> _Source material_
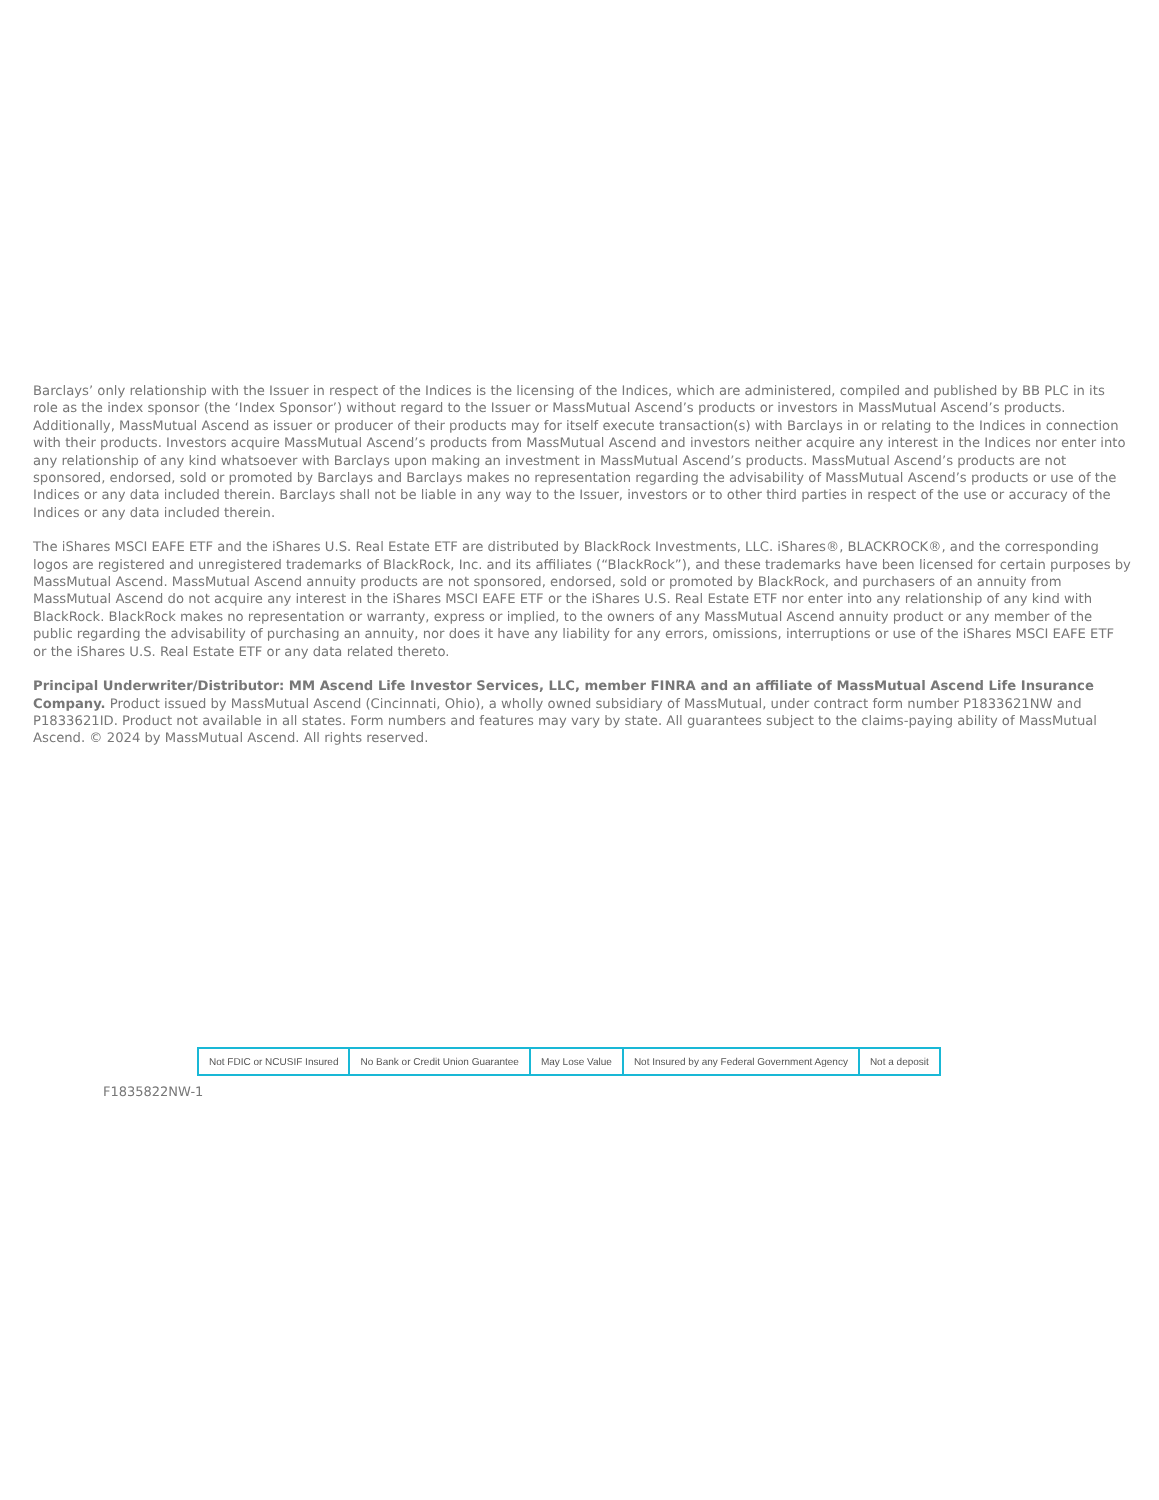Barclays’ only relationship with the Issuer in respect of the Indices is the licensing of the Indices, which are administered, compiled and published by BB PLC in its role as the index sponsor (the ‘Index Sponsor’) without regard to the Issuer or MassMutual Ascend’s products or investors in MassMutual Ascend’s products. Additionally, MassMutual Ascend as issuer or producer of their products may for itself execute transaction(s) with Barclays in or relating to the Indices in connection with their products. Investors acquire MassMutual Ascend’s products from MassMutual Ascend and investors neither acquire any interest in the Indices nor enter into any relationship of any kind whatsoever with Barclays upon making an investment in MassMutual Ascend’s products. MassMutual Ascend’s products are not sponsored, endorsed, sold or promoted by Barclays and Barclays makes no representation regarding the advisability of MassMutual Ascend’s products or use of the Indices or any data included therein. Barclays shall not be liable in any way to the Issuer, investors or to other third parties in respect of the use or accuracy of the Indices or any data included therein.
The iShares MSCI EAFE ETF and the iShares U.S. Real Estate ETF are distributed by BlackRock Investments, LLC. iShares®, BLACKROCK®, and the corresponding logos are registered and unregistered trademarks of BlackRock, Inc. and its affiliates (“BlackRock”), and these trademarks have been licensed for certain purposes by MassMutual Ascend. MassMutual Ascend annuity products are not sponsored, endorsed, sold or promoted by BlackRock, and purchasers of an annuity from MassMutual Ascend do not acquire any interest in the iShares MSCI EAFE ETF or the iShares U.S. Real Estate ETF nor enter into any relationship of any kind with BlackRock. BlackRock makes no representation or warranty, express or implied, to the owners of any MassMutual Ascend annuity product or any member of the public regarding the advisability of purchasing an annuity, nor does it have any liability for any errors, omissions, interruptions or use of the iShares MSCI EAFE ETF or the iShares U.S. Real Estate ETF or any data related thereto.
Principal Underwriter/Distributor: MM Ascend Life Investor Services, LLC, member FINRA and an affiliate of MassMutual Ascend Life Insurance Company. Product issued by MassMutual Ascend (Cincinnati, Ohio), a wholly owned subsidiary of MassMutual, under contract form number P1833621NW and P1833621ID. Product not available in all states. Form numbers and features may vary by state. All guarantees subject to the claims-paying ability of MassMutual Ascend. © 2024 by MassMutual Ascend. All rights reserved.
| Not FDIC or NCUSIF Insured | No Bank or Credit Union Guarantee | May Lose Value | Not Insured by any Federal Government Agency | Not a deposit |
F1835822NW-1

> _Work item_
Would you set down each line of the data exactly, with no images included?

> _Task solution_
Barclays’ only relationship with the Issuer in respect of the Indices is the licensing of the Indices, which are administered, compiled and published by BB PLC in its role as the index sponsor (the ‘Index Sponsor’) without regard to the Issuer or MassMutual Ascend’s products or investors in MassMutual Ascend’s products. Additionally, MassMutual Ascend as issuer or producer of their products may for itself execute transaction(s) with Barclays in or relating to the Indices in connection with their products. Investors acquire MassMutual Ascend’s products from MassMutual Ascend and investors neither acquire any interest in the Indices nor enter into any relationship of any kind whatsoever with Barclays upon making an investment in MassMutual Ascend’s products. MassMutual Ascend’s products are not sponsored, endorsed, sold or promoted by Barclays and Barclays makes no representation regarding the advisability of MassMutual Ascend’s products or use of the Indices or any data included therein. Barclays shall not be liable in any way to the Issuer, investors or to other third parties in respect of the use or accuracy of the Indices or any data included therein.
The iShares MSCI EAFE ETF and the iShares U.S. Real Estate ETF are distributed by BlackRock Investments, LLC. iShares®, BLACKROCK®, and the corresponding logos are registered and unregistered trademarks of BlackRock, Inc. and its affiliates (“BlackRock”), and these trademarks have been licensed for certain purposes by MassMutual Ascend. MassMutual Ascend annuity products are not sponsored, endorsed, sold or promoted by BlackRock, and purchasers of an annuity from MassMutual Ascend do not acquire any interest in the iShares MSCI EAFE ETF or the iShares U.S. Real Estate ETF nor enter into any relationship of any kind with BlackRock. BlackRock makes no representation or warranty, express or implied, to the owners of any MassMutual Ascend annuity product or any member of the public regarding the advisability of purchasing an annuity, nor does it have any liability for any errors, omissions, interruptions or use of the iShares MSCI EAFE ETF or the iShares U.S. Real Estate ETF or any data related thereto.
Principal Underwriter/Distributor: MM Ascend Life Investor Services, LLC, member FINRA and an affiliate of MassMutual Ascend Life Insurance Company. Product issued by MassMutual Ascend (Cincinnati, Ohio), a wholly owned subsidiary of MassMutual, under contract form number P1833621NW and P1833621ID. Product not available in all states. Form numbers and features may vary by state. All guarantees subject to the claims-paying ability of MassMutual Ascend. © 2024 by MassMutual Ascend. All rights reserved.
| Not FDIC or NCUSIF Insured | No Bank or Credit Union Guarantee | May Lose Value | Not Insured by any Federal Government Agency | Not a deposit |
F1835822NW-1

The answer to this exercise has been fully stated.